In what could be a sign of what could happen here once changes to copyright laws are made, a court in Finland has issued orders for ISPs to disconnect three subscribers from the internet.
It emerged in May that a group of record labels had initiated steps to have The Pirate Bay censored in Finland. According to TorrentFreak, the Copyright Information and Anti-Piracy Centre (CIAPC) and the local branch of the IFPI announced they had filed a lawsuit at the District Court in Helsinki.
The legal action targeted Elisa, one of the largest ISPs in Finland, demanding that the internet provider stops providing subscriber access to The Pirate Bay.
CIAPC discovered five internet connections which were making available thousands of music tracks on file-sharing networks.
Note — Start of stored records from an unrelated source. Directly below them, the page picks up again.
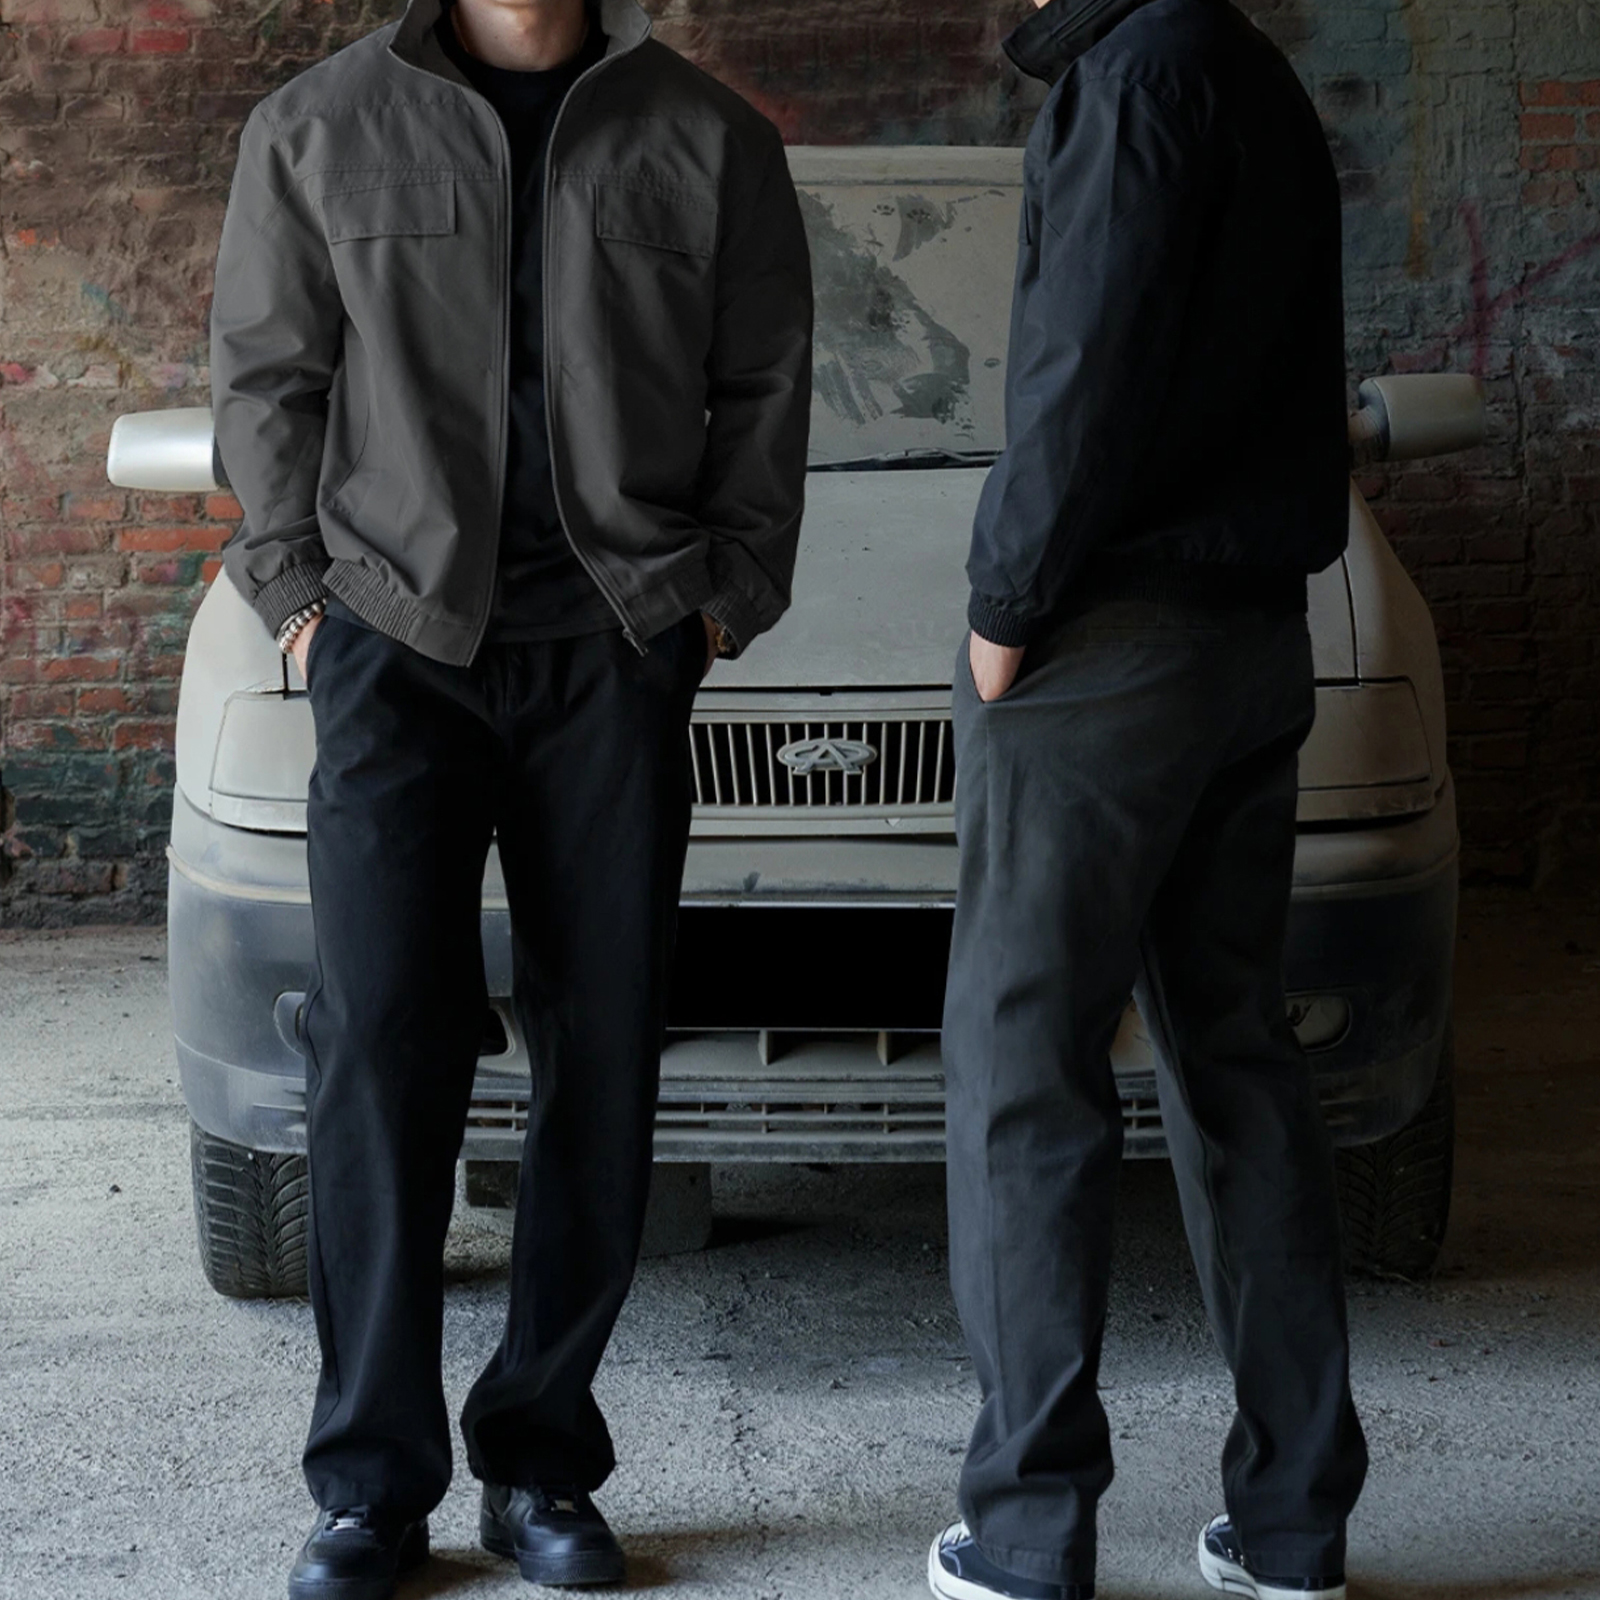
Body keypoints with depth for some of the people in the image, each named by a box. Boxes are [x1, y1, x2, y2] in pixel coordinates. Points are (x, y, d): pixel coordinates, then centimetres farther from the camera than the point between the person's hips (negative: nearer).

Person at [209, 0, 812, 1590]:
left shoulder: (709, 139, 5)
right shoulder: (317, 130, 5)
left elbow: (765, 391, 8)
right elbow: (265, 380, 8)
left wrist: (726, 598, 0)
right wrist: (295, 592, 0)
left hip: (618, 651, 1)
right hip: (396, 640, -1)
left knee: (603, 1053, 2)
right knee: (381, 1042, -8)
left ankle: (539, 1461, 14)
In all cases, the file sharer was either an actual internet subscriber or a family member of a subscriber.
Without the sending of a so-called “first strike” letter, the respective ISPs of the subscribers in question are now required to completely disconnect their infringing customers from the internet.
Copyright infringement and the spectre of injunctions for Irish ISPs
In Ireland, efforts by the music industry to get other operators to fall into line and implement a ‘three strikes’ system met with defiance by broadband provider UPC, in particular, which won a High Court victory in October last year.
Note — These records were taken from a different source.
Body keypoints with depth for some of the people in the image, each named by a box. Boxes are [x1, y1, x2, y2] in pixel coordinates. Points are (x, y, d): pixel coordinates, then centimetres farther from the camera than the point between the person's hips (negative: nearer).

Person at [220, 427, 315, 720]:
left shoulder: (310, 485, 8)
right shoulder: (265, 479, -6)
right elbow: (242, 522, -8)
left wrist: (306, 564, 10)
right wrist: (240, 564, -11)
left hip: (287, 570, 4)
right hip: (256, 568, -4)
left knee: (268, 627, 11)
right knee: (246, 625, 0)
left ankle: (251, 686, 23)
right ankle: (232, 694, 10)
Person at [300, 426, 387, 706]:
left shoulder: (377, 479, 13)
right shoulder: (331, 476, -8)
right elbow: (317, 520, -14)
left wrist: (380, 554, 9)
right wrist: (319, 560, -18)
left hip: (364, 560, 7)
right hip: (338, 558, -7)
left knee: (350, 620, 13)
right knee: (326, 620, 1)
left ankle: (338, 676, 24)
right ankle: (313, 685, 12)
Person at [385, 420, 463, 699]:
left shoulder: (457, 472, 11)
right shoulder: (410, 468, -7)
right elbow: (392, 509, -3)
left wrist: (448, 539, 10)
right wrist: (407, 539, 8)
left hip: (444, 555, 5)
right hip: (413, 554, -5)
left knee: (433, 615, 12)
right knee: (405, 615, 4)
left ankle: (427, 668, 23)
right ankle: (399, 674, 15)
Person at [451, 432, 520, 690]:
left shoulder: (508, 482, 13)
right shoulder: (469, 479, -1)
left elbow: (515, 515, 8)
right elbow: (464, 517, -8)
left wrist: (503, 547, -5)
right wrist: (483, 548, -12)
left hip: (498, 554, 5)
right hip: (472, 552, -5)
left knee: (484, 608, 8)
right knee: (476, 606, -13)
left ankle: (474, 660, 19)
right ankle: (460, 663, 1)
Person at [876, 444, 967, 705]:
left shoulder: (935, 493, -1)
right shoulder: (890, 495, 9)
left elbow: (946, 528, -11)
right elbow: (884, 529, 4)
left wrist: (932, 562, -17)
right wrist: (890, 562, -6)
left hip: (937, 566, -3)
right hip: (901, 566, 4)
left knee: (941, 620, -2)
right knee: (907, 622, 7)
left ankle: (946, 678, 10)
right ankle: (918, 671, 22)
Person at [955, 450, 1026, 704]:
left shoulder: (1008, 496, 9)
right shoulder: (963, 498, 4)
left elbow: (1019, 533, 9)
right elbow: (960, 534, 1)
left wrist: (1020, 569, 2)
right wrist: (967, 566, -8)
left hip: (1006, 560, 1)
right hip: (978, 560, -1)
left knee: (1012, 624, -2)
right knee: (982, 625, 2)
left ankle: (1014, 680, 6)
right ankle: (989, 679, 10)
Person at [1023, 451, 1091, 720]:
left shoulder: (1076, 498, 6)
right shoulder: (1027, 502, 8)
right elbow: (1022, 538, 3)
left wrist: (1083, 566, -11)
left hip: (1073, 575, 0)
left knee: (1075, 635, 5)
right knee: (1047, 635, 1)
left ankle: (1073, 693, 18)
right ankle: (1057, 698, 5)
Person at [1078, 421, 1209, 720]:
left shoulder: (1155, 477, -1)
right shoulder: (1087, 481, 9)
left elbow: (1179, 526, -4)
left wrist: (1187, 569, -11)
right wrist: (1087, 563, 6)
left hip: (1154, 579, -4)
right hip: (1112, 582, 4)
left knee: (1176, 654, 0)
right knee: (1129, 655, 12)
Following the UPC victory in October, the judge, Mr Justice Peter Charleton, held that laws seeking to identify and disconnect copyright infringers were not enforceable in Ireland, regardless of the record companies’ complaints.
Last month, a process of reform of Ireland’s copyright regime was kick started again by the Minister for Jobs, Enterprise and Innovation Richard Bruton, TD, in a move he says is aimed at maximising the potential of Ireland’s digital industries.
Bruton is instigating a review of the Copyright and Related Rights Act 2000 which he says will identify any areas of the legislation that might be considered to create barriers to innovation in the digital environment. A deadline for submissions to the Department of Enterprise’s review of the Copyright Act has been extended to 29 July.
ISPs fear that changes to Ireland’s copyright legislation will result in a raft of injunctions that will block up the court system and ultimately force them to disconnect customers accused of illegal file sharing.
In the UK, BT and Talk Talk in recent weeks lost a judicial review of the Digital Economy Act which requires the UK government to send legal letters to thousands of illegal downloaders. The legislation will have cost Ofcom and internet providers stg£6m by the time the Digital Economy Act is implemented next year.
Eircom is so far the only ISP to implement a three-strikes system in accordance with an agreement with the music industry in Ireland.
However, the operator’s error in sending the wrong 300 people cease and desist or ‘first strike’ letters has resulted in a complaint reaching the Office of the Data Protection Commissioner which confirmed to Siliconrepublic.com it is investigating the matter from the perspective of Ireland’s Data Protection Acts.